Current Location: Home> Latest Articles> How to use mb_strcut to intercept multibyte strings

How to use mb_strcut to intercept multibyte strings

gitbox 2025-05-31

mb_strcut is a very practical function when dealing with multibyte characters (such as Chinese, Japanese, Korean, etc.) in PHP. Unlike substr , it ensures that multi-byte characters will not be truncated, thus avoiding garbled problems. This article will explain in detail how to correctly use mb_strcut to intercept multi-byte strings and demonstrate them in combination with actual cases.

1. The difference between mb_strcut and mb_substr

Before you start, let’s briefly understand the difference between mb_strcut and mb_substr :

  • mb_substr is intercepted by the number of characters;

  • mb_strcut is intercepted by byte length, but it will ensure that characters are not truncated (that is, only part of a Chinese character will not be intercepted);

  • Both support specified character encoding.

This means that mb_strcut is more suitable for processing text at the byte level, such as limiting database field lengths, generating summary, etc.

2. Syntax of mb_strcut function

 string mb_strcut(string $string, int $start, int $length = null, string $encoding = null)
  • $string : the string to be processed;

  • $start : Start position (calculated by bytes);

  • $length : the number of bytes to be intercepted;

  • $encoding : character encoding (such as UTF-8, GBK, etc.), optional.

3. Use examples

Example 1: Basic usage

 <?php
$str = "Hello,world!";
$result = mb_strcut($str, 0, 6, "UTF-8");
echo $result; // Output:Hello
?>

Explanation: Each Chinese character occupies 3 bytes under UTF-8 encoding, so 6 bytes are exactly two Chinese characters.

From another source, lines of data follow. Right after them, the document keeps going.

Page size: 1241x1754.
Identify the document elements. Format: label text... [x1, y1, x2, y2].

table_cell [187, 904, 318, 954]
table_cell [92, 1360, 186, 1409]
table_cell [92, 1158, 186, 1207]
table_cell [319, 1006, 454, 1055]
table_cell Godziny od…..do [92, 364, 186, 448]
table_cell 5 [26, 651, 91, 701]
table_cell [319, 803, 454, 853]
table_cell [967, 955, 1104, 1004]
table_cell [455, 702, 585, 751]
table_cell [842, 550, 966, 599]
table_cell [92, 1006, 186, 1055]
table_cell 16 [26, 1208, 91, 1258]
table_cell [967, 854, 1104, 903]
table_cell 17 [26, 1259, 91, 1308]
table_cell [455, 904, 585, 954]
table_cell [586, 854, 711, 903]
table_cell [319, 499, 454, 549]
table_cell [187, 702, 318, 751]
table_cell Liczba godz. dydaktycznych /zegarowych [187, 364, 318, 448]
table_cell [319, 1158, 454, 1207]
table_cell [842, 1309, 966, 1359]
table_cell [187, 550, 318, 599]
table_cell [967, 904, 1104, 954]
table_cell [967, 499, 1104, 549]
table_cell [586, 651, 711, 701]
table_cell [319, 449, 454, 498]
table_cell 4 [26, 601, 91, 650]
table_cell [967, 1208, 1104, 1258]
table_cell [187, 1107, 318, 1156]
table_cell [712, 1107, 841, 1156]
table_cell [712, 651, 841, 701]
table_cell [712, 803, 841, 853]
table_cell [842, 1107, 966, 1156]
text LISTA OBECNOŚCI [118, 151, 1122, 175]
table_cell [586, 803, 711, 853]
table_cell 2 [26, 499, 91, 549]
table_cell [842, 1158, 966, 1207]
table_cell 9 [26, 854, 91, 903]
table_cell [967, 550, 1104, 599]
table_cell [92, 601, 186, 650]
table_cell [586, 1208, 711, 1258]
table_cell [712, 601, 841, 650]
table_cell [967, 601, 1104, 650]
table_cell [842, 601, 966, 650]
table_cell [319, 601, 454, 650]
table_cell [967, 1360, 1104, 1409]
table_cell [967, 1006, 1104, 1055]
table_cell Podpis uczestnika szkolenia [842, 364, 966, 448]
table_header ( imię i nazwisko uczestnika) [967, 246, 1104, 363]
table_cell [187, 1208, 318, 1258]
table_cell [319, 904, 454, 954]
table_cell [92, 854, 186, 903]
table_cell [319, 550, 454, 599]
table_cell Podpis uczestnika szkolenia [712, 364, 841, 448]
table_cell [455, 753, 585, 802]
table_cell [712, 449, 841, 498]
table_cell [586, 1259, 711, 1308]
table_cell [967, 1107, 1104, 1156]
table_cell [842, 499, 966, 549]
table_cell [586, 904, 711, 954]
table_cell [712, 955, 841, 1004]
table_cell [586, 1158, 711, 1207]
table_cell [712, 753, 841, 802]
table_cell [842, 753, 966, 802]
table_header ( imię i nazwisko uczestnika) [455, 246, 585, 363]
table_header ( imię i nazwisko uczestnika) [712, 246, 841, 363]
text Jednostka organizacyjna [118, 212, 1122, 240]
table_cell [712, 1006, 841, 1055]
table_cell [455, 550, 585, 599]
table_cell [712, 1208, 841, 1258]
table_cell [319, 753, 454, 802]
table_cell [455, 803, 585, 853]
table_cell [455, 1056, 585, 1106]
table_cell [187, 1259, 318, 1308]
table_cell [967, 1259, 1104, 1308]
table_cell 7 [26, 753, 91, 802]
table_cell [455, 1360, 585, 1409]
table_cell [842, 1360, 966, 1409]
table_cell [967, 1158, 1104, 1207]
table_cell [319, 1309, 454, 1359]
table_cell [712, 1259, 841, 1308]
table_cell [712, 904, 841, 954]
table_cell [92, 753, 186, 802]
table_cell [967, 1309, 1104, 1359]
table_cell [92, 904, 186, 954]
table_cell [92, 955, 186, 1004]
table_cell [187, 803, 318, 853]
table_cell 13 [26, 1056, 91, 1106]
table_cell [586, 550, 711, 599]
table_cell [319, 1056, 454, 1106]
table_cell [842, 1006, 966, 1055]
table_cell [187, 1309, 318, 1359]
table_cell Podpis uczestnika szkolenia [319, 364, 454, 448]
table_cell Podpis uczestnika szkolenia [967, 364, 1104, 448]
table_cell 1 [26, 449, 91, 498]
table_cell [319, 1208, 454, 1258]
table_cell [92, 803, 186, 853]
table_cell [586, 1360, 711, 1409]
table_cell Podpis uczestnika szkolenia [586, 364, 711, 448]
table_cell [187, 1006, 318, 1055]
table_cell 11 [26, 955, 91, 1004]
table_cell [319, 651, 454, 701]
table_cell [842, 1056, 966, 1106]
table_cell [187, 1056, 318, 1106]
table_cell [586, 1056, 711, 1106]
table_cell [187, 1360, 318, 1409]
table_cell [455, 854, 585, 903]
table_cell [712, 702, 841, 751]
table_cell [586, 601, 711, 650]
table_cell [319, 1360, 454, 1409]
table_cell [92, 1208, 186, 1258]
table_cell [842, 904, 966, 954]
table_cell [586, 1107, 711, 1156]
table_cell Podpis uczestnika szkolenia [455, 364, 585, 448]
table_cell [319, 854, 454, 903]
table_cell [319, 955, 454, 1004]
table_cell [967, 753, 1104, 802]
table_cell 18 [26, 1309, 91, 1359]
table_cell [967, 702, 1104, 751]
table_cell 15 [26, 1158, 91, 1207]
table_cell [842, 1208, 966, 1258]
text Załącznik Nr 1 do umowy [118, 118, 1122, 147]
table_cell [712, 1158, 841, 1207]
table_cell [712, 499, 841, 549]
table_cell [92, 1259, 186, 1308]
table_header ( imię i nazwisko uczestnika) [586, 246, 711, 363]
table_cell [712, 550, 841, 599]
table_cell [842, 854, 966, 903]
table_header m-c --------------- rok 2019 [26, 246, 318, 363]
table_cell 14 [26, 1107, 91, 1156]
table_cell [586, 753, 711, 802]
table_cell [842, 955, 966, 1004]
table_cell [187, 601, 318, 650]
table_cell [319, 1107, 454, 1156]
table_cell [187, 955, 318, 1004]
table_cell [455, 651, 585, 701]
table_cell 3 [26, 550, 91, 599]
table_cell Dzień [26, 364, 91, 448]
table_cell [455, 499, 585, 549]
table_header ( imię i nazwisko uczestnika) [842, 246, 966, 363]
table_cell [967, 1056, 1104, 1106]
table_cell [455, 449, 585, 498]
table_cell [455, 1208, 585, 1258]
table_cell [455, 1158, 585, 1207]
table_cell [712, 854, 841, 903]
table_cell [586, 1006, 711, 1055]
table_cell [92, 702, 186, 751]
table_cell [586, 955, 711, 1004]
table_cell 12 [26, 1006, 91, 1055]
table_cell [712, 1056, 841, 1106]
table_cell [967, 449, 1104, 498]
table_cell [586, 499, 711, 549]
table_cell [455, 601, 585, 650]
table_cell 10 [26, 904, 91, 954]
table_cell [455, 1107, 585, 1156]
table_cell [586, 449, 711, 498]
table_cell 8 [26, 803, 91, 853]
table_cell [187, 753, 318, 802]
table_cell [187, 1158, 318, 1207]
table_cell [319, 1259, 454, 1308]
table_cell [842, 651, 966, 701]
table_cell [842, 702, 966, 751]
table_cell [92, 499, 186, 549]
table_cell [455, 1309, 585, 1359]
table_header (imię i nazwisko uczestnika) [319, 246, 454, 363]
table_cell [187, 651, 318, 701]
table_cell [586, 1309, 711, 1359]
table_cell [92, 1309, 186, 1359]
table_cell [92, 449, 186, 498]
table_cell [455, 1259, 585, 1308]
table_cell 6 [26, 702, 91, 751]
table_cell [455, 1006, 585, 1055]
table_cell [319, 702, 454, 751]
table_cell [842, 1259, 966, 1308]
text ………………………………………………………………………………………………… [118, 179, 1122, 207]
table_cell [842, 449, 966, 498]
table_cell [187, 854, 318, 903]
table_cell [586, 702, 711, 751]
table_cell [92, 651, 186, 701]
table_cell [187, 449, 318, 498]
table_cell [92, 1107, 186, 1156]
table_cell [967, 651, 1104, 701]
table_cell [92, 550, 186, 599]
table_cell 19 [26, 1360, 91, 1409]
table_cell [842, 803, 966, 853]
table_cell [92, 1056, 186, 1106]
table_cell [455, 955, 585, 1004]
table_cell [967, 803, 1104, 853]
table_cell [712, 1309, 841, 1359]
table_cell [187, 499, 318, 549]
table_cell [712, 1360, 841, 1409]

Example 2: Prevent garbled code

If you use substr to intercept Chinese, garbled code is prone to occur:

 <?php
$str = "Hello,world!";
echo substr($str, 0, 5); // 可能Output乱码
?>

Change to mb_strcut to avoid this problem:

 <?php
$str = "Hello,world!";
echo mb_strcut($str, 0, 5, "UTF-8"); // Output:you
?>

Example 3: Display in conjunction with database or page

When you need to intercept an article summary, you can use the following method:

 <?php
$content = "Welcome to our official website:https://gitbox.net/blog/php-mb_strcut-use";
$summary = mb_strcut($content, 0, 60, "UTF-8");
echo $summary . "...";
?>

This will safely display a fixed-length summary in the webpage without garbled code.

4. How to determine the appropriate interception length?

Because multi-byte characters occupy different byte lengths under different encodings, it is recommended to use mb_strlen and mb_strcut for dynamic processing:

 <?php
function safe_cut($str, $maxBytes, $encoding = "UTF-8") {
    return mb_strcut($str, 0, $maxBytes, $encoding);
}
?>

This allows you to set byte limits flexibly, such as:

 echo safe_cut("This is aPHPExample of string processing", 9); // Output:This is

5. Things to note

  • mb_strcut is a byte-level operation, so it is particularly suitable for precise length control when storing or transmitting data;

  • It does not HTML encoding or filter strings, and needs to be used in combination with functions such as htmlspecialchars ;

  • Make sure the server has mbstring extension enabled and can be viewed via phpinfo() .

6. Conclusion

mb_strcut is an important tool in PHP for handling multibyte strings, especially for scenarios where precise control of byte length is required. By reasonably setting the starting position and length and combining coding settings, it can easily avoid garbled code problems and improve the robustness of the program. Make full use of mb_strcut in development, which can make you more comfortable when dealing with multilingual strings.